On Wednesday, Amy and I decided to venture out into the wild and see some trees. Here in California, seeing trees is an interesting enough prospect to occupy an entire afternoon. This is because California has some damned impressive trees; redwoods here can be 1000+ years old and 300 feet tall.
Our chosen place to see some trees was Muir Woods, a national park in Marin County. You reach Muir Woods by driving on a twisty, terrifying road which goes up and over Mount Tam. There are no guardrails, and there’s a precipitous drop on the side. We drove very, very slowly.
After arriving safely in Muir Woods, we first stopped to have a picnic. We brought a variety of cheeses (Tallegio, Brillat Savarin and Cambozola), some Italian salami, bubbly water, a pear, and a nice large piece of sourdough bread. You can’t picnic in the park, so we set up outside.
After the picnic, we entered the woods.
The park itself consists of an elevated boardwalk through the woods. Again, though, these are not just normal woods. Muir Woods is almost exclusively redwoods. I had never seen a redwood tree before, and again, they are quite impressive. You can stand at the bottom of one, look up, and see nothing but tree.
And redwoods aren’t just individually massive. They also grow so close together and send out so many branches that the literally block out the sun, preventing pretty much anything else from growing around them. Add to this the fact that their bark is up to a foot thick–thick enough to stop bugs from getting in to eat the trees–and when you walk around a bunch of redwoods, you see redwoods and very little else. There was almost no other foliage, no bugs, and no birds.
What there was was a lot of light filtering majestically through the trees at pleasing, slanty angles, which we duly photographed.

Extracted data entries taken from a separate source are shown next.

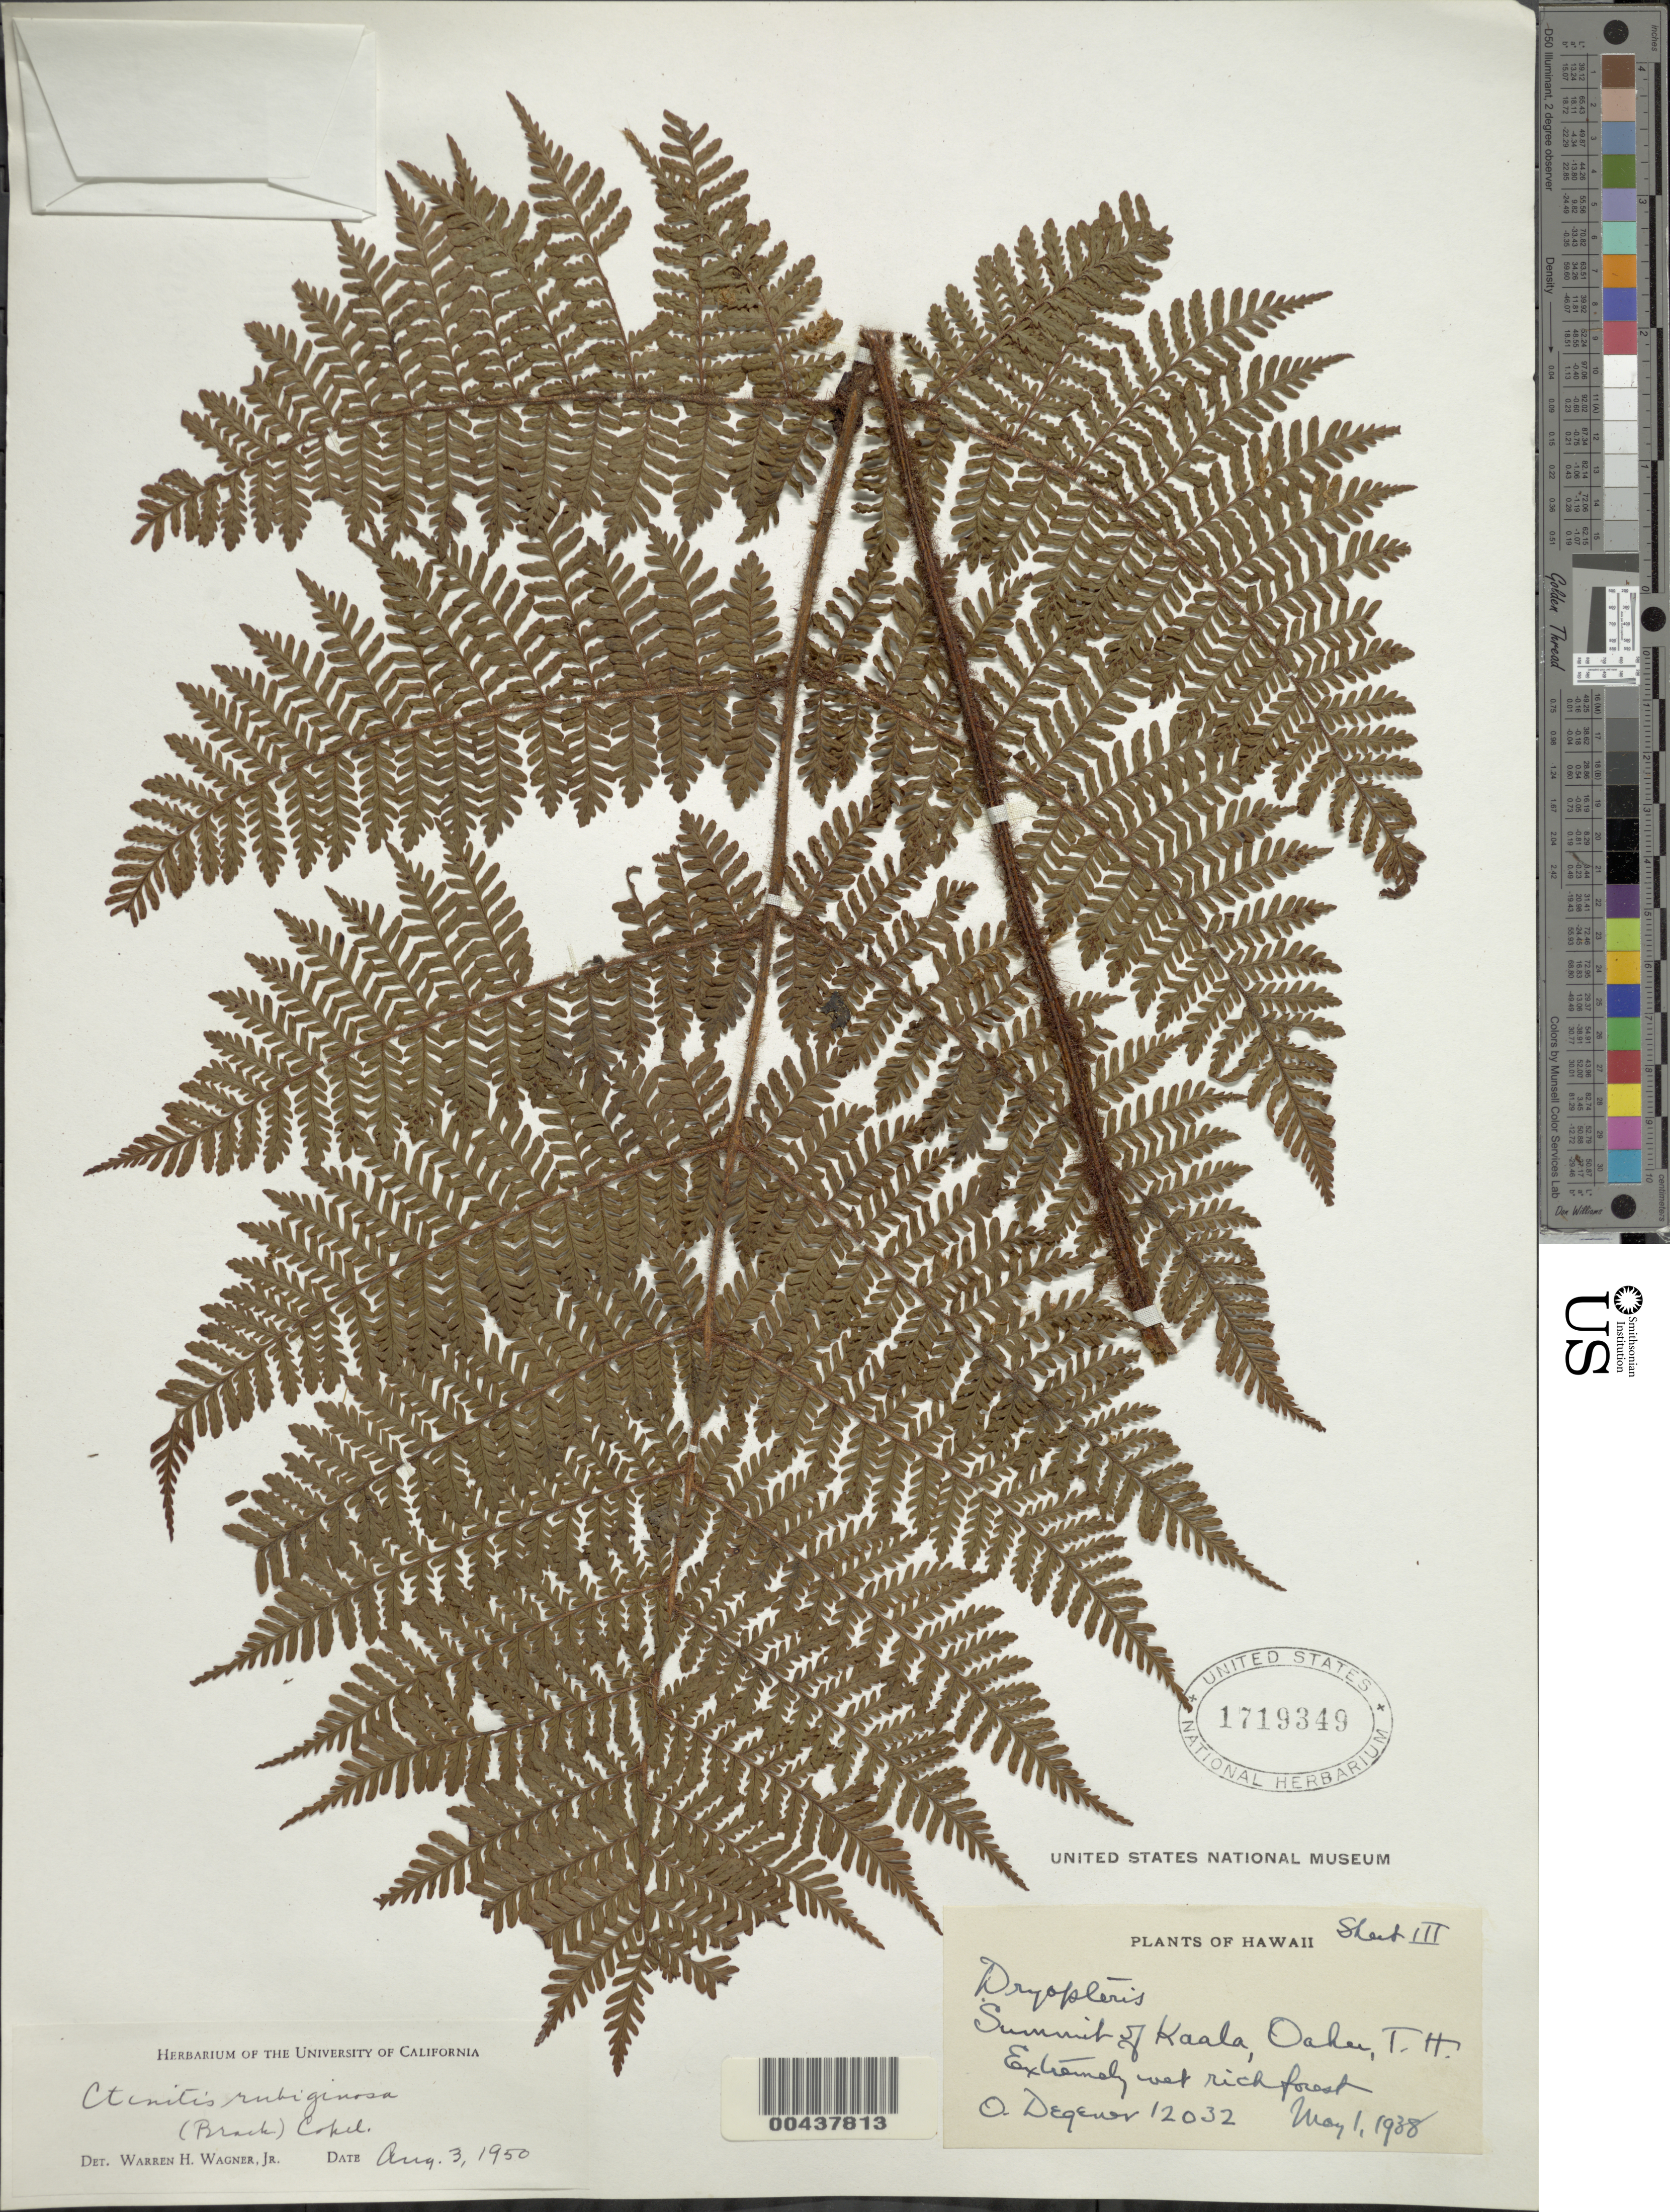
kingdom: Plantae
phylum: Tracheophyta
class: Polypodiopsida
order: Polypodiales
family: Dryopteridaceae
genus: Dryopteris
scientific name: Dryopteris rubiginosa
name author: (Brack.) Kuntze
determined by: Wagner, W. H.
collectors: O. Degener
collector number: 12032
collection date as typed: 1 May 1938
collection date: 1938-05-01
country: United States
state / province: Hawaii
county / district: Honolulu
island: Oahu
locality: Summit of Kaala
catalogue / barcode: US 1719349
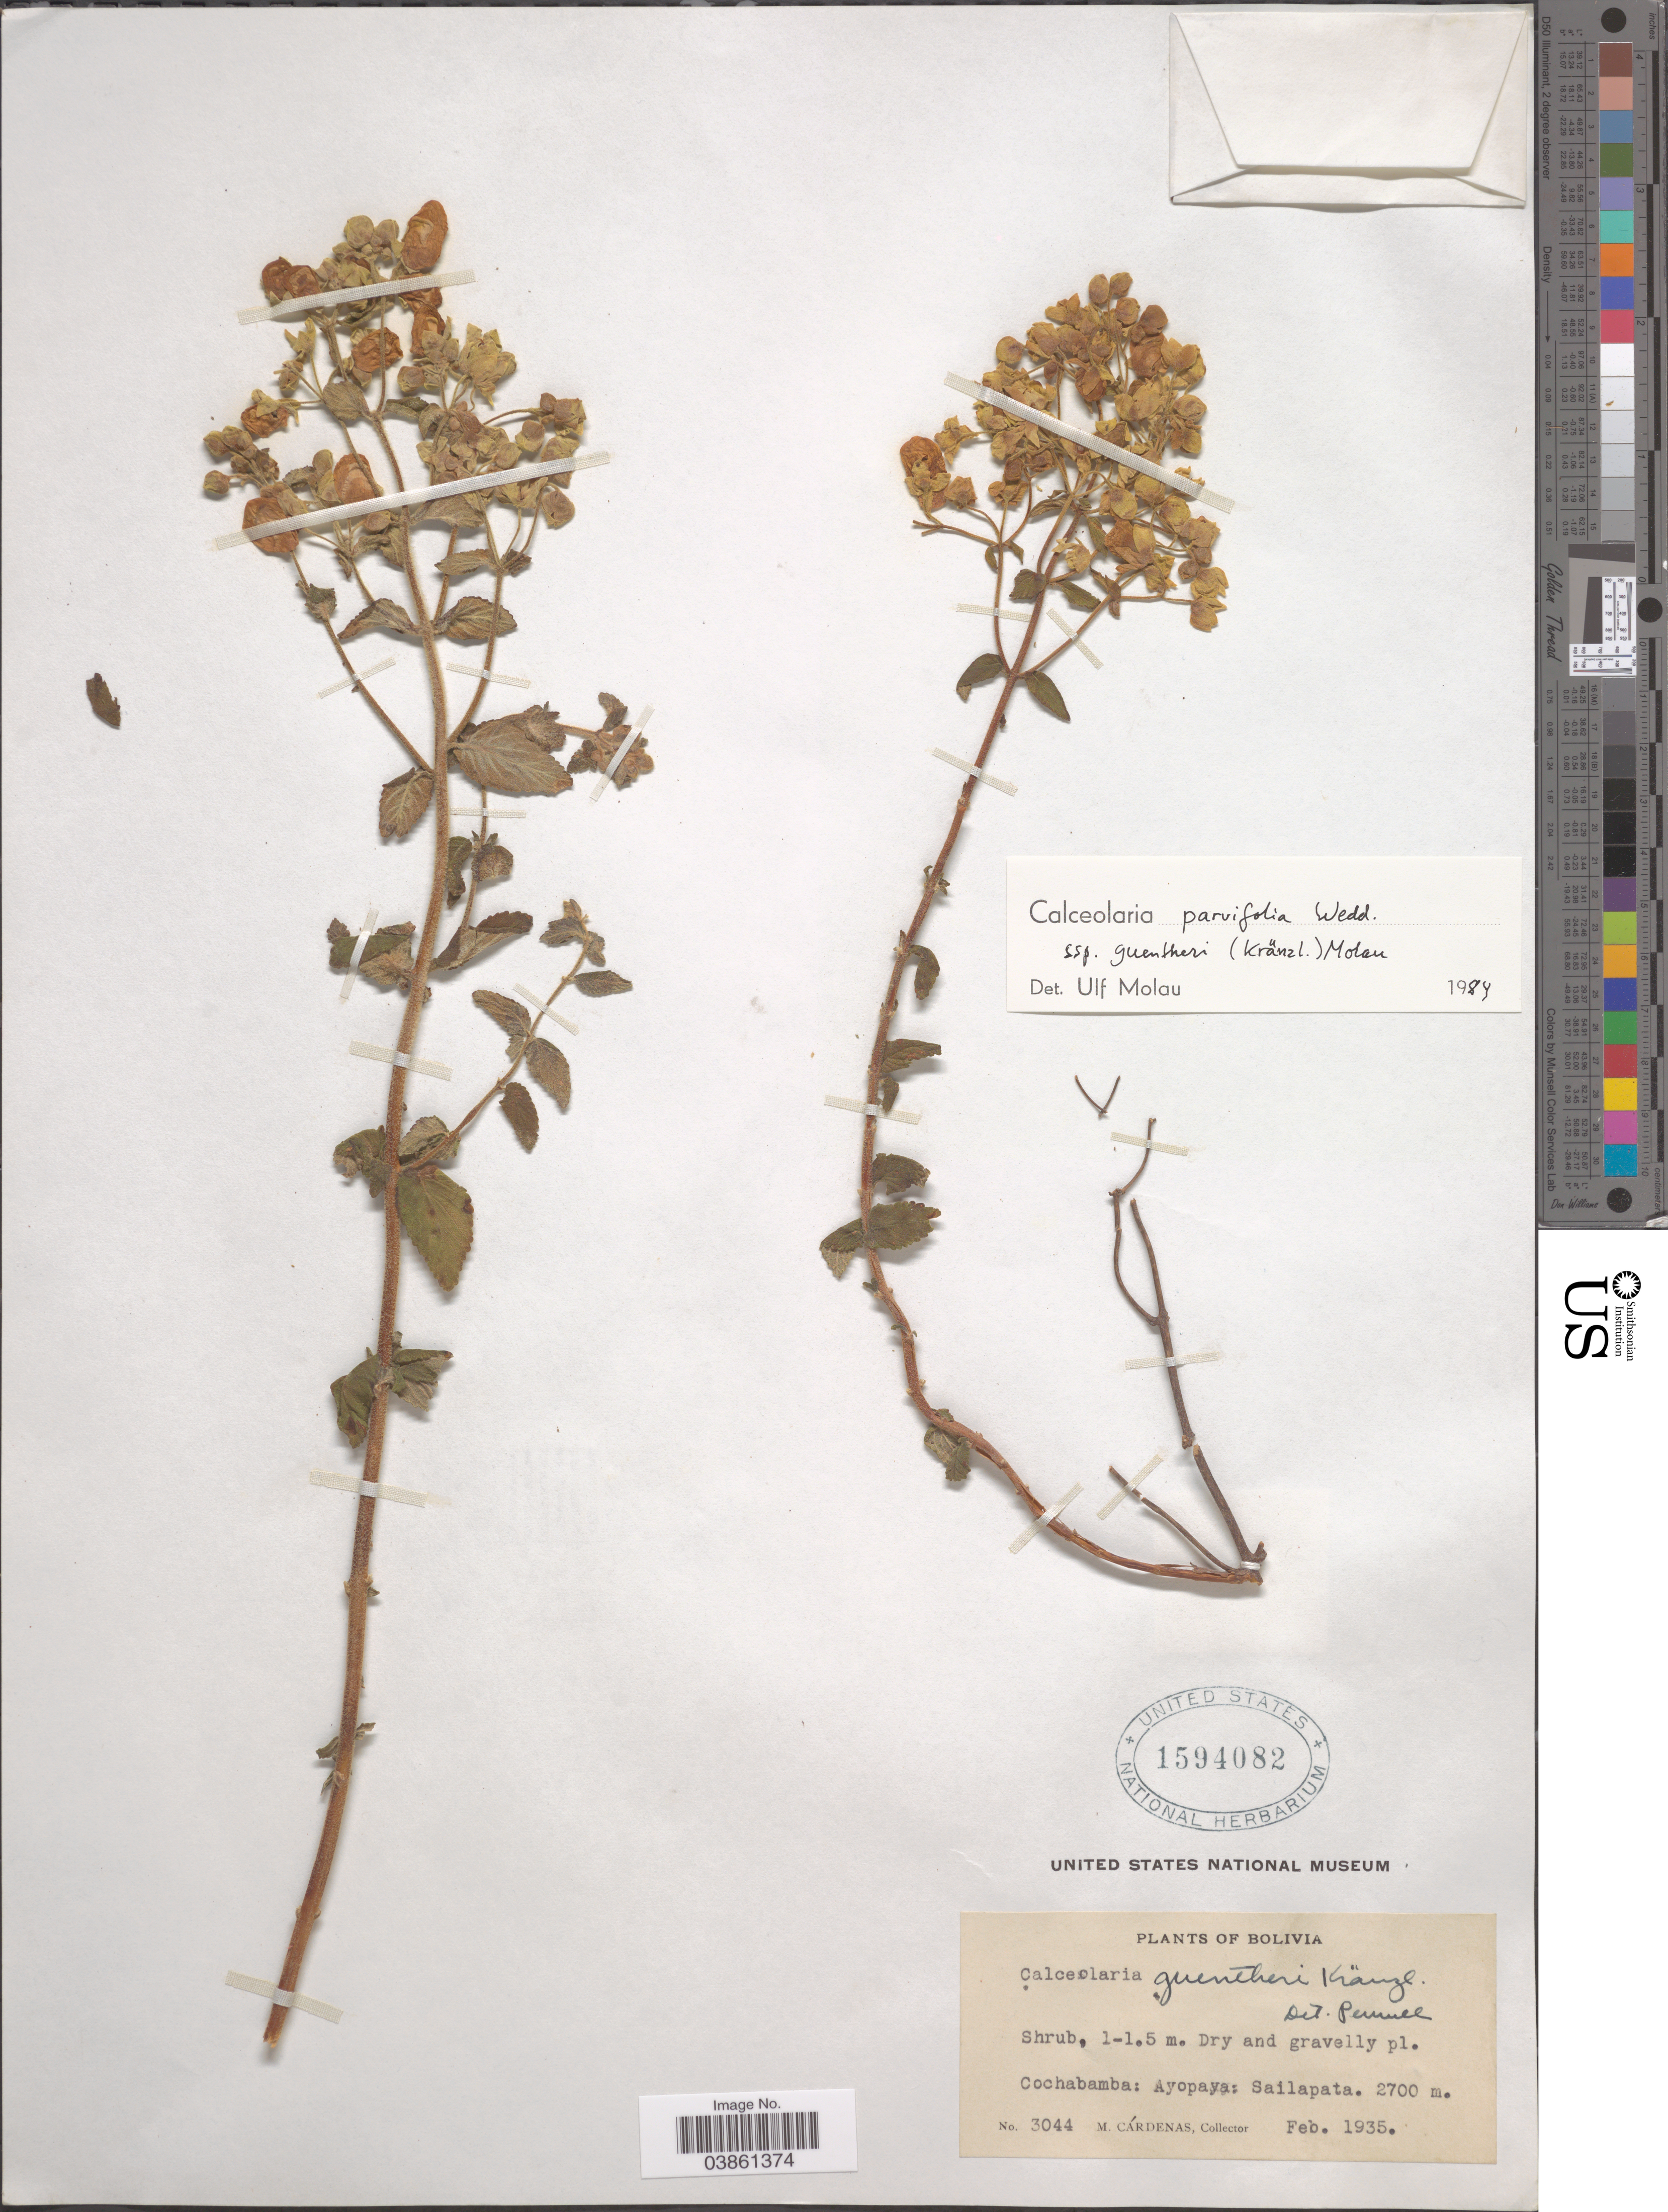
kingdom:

Time was, you could drive through giant redwood trees, which had been hollowed out for that purpose. Now, you can only stand inside them, which we did plenty of.
The woods also featured some comical signs, such as this one about “Chipmunkiosis.” It’s good to know that the US Forest Service has a sense of humor.
After our walk through the woods, we stopped at the park’s cafe. Normally, you’d expect this to have some mediocre chicken fingers, burgers, etc. This being California, though, the cafe was a little farm to table restaurant, complete with locally-sourced salads and pastries, reclaimed redwood furniture, and a preachy sign about how they don’t sell bottled water. We had some (corn syrup free) sodas and a delicious brownie, and read our books.
Muir Woods was a lot of fun, but there’s one big reason we won’t be coming back soon. They don’t allow dogs! Jack and Max would love the opportunity to “mark” some redwoods, but I guess we’ll have to look elsewhere!